• [GOAL] Turn the lines from the start of the entries below through the line containing "genus: Castanea", inclusive, into a JSON list of strings, with one string per line and blank lines omitted.

• [TASK DATA]
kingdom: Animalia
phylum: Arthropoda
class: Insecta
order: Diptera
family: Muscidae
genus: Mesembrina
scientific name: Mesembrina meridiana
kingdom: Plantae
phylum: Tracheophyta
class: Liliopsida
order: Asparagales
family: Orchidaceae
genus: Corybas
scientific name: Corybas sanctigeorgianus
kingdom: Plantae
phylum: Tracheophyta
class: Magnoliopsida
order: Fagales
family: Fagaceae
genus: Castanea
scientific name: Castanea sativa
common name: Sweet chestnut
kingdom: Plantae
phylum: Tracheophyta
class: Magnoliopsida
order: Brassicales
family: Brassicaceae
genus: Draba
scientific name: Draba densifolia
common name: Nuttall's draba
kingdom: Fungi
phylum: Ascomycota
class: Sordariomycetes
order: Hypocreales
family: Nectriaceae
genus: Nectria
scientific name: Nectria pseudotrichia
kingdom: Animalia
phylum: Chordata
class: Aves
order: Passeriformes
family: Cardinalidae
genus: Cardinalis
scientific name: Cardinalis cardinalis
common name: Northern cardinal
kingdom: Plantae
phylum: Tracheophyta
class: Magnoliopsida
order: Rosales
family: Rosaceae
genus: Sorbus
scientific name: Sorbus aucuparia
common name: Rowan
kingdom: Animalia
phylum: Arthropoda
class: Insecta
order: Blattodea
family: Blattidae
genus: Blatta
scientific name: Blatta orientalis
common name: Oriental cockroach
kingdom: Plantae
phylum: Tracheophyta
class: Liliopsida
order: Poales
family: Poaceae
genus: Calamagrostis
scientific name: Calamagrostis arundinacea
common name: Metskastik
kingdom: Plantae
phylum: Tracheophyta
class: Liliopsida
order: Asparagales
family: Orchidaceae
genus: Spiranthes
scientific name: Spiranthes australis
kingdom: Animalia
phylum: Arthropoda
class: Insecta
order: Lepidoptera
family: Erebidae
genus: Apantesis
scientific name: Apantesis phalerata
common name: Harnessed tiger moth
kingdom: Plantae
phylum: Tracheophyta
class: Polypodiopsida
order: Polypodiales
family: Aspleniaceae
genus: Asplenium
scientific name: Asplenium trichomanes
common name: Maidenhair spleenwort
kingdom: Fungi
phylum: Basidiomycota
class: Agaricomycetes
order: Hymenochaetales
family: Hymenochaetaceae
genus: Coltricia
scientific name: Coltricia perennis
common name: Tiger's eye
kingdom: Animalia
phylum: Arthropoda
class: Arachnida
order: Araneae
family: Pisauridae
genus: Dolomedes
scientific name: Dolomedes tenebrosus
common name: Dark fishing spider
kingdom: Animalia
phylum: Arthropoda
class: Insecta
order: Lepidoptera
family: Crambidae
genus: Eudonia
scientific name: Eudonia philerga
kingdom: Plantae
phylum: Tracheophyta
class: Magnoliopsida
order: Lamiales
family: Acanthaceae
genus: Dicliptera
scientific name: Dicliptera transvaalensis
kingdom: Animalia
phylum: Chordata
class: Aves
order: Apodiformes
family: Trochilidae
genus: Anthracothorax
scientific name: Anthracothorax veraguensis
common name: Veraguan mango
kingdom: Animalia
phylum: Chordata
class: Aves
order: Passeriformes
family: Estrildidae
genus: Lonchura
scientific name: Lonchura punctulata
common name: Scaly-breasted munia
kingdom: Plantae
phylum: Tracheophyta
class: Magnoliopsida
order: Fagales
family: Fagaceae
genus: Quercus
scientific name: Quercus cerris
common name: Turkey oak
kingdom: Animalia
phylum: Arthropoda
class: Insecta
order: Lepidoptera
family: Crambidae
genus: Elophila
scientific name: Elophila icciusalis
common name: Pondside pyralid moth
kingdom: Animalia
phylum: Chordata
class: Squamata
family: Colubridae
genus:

• [ANSWER TO THIS PROBLEM]
[
  "kingdom: Animalia",
  "phylum: Arthropoda",
  "class: Insecta",
  "order: Diptera",
  "family: Muscidae",
  "genus: Mesembrina",
  "scientific name: Mesembrina meridiana",
  "kingdom: Plantae",
  "phylum: Tracheophyta",
  "class: Liliopsida",
  "order: Asparagales",
  "family: Orchidaceae",
  "genus: Corybas",
  "scientific name: Corybas sanctigeorgianus",
  "kingdom: Plantae",
  "phylum: Tracheophyta",
  "class: Magnoliopsida",
  "order: Fagales",
  "family: Fagaceae",
  "genus: Castanea"
]